For decades, people have wondered what could have downed the Lusitania so quickly. The ship rocketed from an unexplained second explosion shortly after the torpedo hit, causing some scholars to think the British government was lying about the materials aboard.

"There is a mystery about what caused the boat to sink," said Associate Professor of History Tom Connor. "We know there was a torpedo that triggered a secondary explosion, which may have been something the ship was carrying, which means it could have been contraband of war, which is what the Germans asserted at the time."

Bemis said he hopes his forthcoming expedition will help solve a 93-year-old mystery.
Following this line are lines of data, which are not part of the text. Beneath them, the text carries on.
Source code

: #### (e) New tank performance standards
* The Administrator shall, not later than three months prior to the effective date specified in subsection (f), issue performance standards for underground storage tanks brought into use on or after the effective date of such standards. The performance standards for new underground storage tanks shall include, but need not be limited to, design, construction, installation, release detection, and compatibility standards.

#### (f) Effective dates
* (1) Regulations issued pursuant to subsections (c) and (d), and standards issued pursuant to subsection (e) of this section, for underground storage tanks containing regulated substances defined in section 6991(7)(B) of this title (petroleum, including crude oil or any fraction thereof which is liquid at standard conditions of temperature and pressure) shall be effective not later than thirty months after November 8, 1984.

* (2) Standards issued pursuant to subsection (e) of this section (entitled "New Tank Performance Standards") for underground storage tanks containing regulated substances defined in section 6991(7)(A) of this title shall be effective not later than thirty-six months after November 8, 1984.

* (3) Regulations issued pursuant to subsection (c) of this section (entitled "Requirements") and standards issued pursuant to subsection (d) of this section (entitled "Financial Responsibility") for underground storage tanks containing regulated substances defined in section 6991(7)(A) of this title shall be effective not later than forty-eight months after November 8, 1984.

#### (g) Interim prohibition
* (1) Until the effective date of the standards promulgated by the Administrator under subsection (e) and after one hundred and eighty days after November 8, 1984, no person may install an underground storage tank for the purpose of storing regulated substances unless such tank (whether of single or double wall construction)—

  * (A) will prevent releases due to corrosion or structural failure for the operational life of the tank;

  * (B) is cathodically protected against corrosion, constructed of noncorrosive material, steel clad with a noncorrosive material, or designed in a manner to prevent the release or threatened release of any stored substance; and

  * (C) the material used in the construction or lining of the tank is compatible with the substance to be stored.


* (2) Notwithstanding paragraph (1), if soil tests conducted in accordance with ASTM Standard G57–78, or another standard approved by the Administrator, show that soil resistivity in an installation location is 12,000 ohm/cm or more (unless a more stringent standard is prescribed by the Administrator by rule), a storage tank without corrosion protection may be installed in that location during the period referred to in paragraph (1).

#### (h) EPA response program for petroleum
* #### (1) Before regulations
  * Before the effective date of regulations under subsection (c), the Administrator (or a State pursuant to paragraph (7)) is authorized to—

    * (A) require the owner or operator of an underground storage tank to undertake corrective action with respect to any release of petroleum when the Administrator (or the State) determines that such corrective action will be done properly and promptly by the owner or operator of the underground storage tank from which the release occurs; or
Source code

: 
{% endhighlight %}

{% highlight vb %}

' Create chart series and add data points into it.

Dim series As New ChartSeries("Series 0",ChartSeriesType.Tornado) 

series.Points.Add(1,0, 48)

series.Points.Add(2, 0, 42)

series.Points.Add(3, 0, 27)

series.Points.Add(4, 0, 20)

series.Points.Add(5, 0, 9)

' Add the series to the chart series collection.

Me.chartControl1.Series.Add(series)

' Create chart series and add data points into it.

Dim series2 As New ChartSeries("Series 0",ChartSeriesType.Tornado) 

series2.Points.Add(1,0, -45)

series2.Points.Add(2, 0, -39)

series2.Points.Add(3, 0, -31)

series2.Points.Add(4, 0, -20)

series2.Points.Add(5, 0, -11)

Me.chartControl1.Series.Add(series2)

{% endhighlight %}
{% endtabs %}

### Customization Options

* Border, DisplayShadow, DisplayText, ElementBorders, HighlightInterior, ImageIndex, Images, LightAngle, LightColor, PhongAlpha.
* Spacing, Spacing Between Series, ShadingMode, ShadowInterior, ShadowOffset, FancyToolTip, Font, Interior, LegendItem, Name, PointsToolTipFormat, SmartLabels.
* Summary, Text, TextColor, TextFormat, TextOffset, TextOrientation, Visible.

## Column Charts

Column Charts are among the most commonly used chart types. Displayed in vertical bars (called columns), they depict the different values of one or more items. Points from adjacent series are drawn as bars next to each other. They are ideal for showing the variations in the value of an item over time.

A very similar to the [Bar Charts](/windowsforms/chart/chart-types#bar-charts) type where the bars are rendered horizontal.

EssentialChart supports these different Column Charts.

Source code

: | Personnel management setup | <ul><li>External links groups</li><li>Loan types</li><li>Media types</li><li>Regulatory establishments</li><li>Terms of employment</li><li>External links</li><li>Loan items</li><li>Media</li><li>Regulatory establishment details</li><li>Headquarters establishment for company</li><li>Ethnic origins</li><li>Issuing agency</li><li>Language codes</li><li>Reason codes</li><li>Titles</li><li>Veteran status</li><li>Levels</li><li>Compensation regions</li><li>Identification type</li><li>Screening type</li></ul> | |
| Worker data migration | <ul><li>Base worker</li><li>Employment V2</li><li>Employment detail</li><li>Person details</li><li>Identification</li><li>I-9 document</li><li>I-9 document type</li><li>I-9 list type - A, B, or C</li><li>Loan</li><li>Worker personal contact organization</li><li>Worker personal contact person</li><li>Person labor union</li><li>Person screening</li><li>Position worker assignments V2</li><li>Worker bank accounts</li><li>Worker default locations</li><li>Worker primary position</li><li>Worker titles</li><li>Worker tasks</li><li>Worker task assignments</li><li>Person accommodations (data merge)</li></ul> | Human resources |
"There is no question the Lusitania had war materials on board - there have been admissions of that," he said. "But the question beyond that is whether there were high explosives on board. There should not be high explosives on a passenger liner. If there were, that would be the cause of the second explosion, and if there weren't that makes [the attack] more outrageous."

The Lusitania now lies 303 feet below Irish waters on its starboard side. Bemis is currently raising private funds and an exploratory team to dive and drill past the ship's port side, which faces the surface, so they can reach the explosion site for investigation. This, he said, takes hours of highly skilled, dangerous work. He estimates this will cost about $4 million using equipment also used for repairing expensive underwater oil field machinery.

The exploration will end Bemis' 40-year quest to investigate a wreck he bought for 1,000 pounds. Two business partners and he originally bought the ship as a business venture to test a saturation diving system they were inventing, but the process took too long and began losing money. He later bought his partners out and waited decades until diving again became feasible. His independent team will raise private contributions for the project rather than seek government funding.

"I just am totally in support of the concept of paying your own way and not leaning on the government," Bemis said. "[The government] has spent a lot more money than I need recovering famous wrecks."

The Lusitania can never be lifted above water, Bemis said, because it is too fragile, but his team will include film equipment for a documentary about the expedition so that others can see inside. He does plan to recover as many artifacts inside the wreck as possible for museum display.

Bemis, 79, said he has not yet decided if he will join the dive team into the Lusitania. An experienced and multiple-certified diver, he visited his underwater property in 2005, but has not yet decided if he will begin training to explore it again.

"The Lusitania was the second most famous wreck in the world," he said. "The Titanic gets most of the fame. But the Lusitania is more important because it got the U.S. into World War I. The Titanic was just man against nature. This was much more complex."